*Data*:

_____

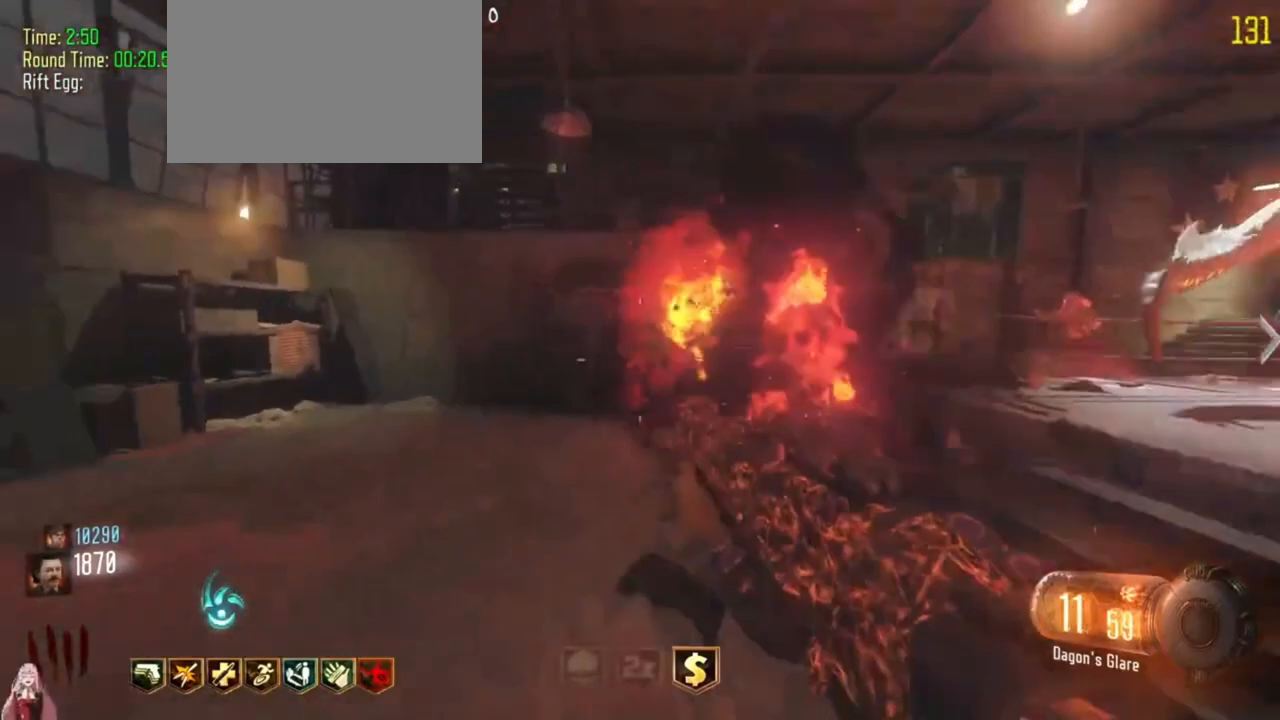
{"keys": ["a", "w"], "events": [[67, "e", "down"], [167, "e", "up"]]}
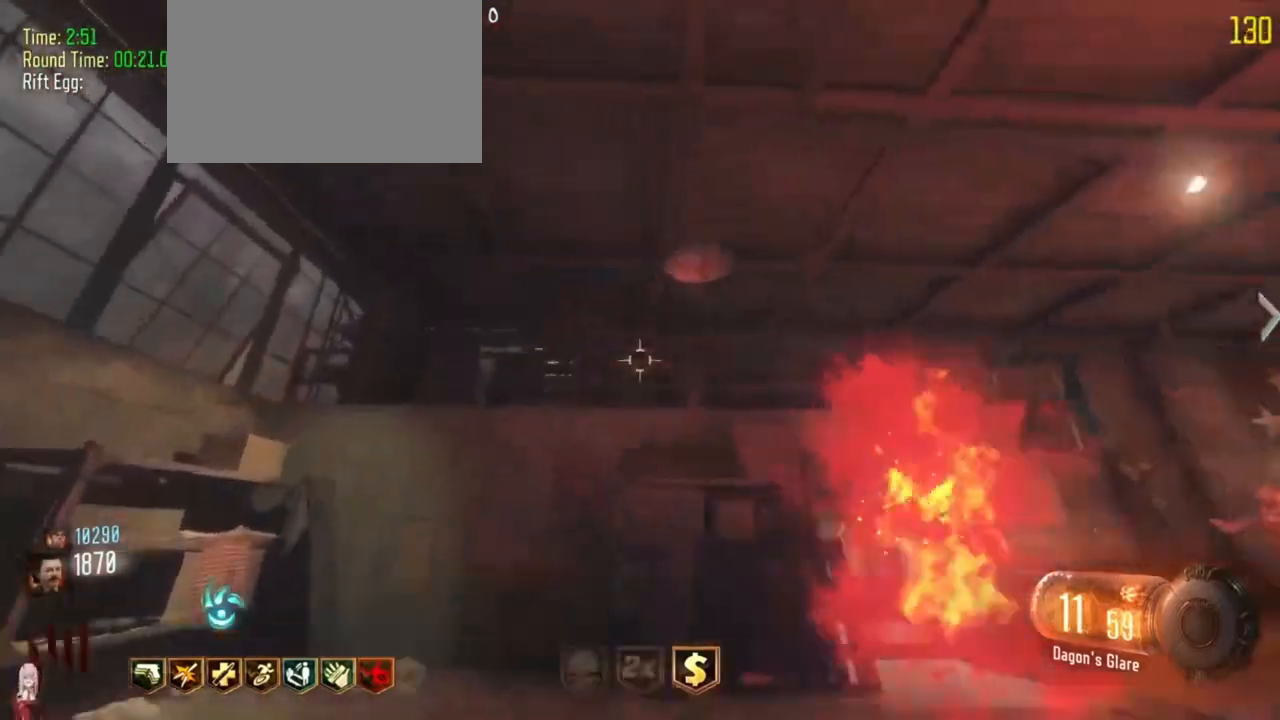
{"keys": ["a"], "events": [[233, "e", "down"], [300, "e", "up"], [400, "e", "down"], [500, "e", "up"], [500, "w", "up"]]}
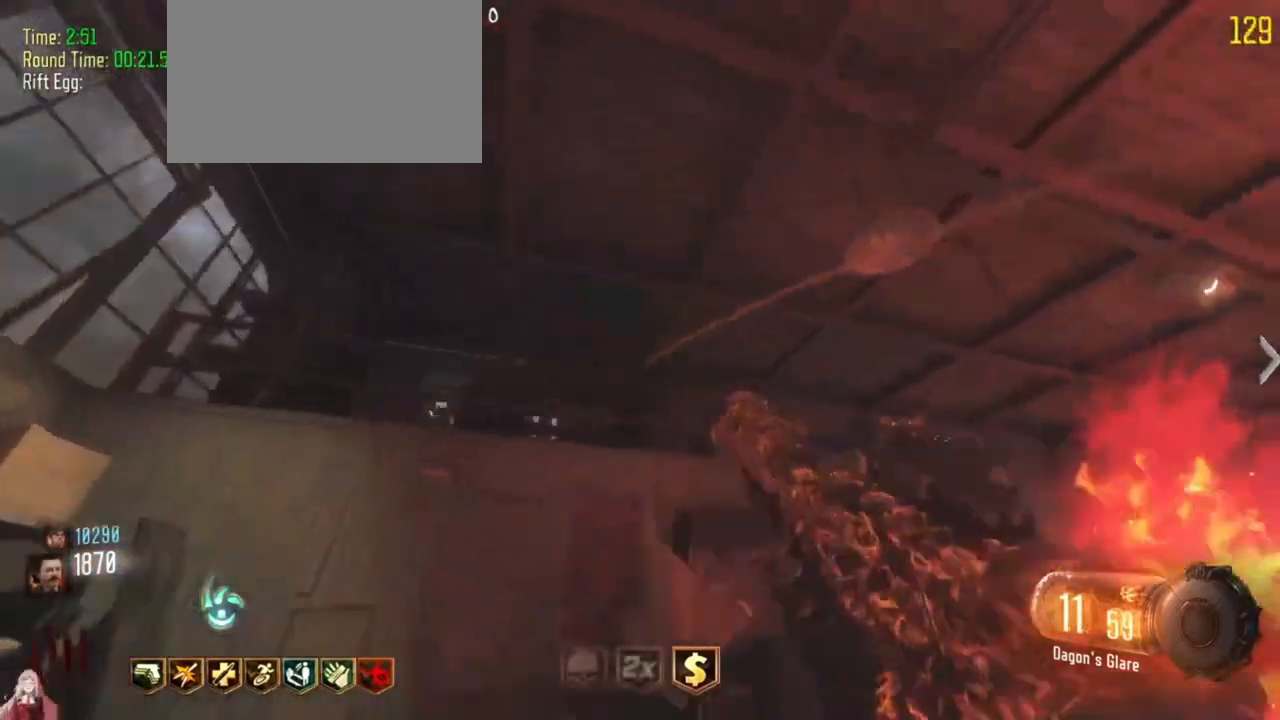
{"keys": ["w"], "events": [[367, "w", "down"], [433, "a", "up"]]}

_____

*Activity*: Please retype the material in full, exactly as it reads, apart from the images.

*Answer for this exercise*:
{"keys": ["a", "w"], "events": [[67, "e", "down"], [167, "e", "up"]]}
{"keys": ["a"], "events": [[233, "e", "down"], [300, "e", "up"], [400, "e", "down"], [500, "e", "up"], [500, "w", "up"]]}
{"keys": ["w"], "events": [[367, "w", "down"], [433, "a", "up"]]}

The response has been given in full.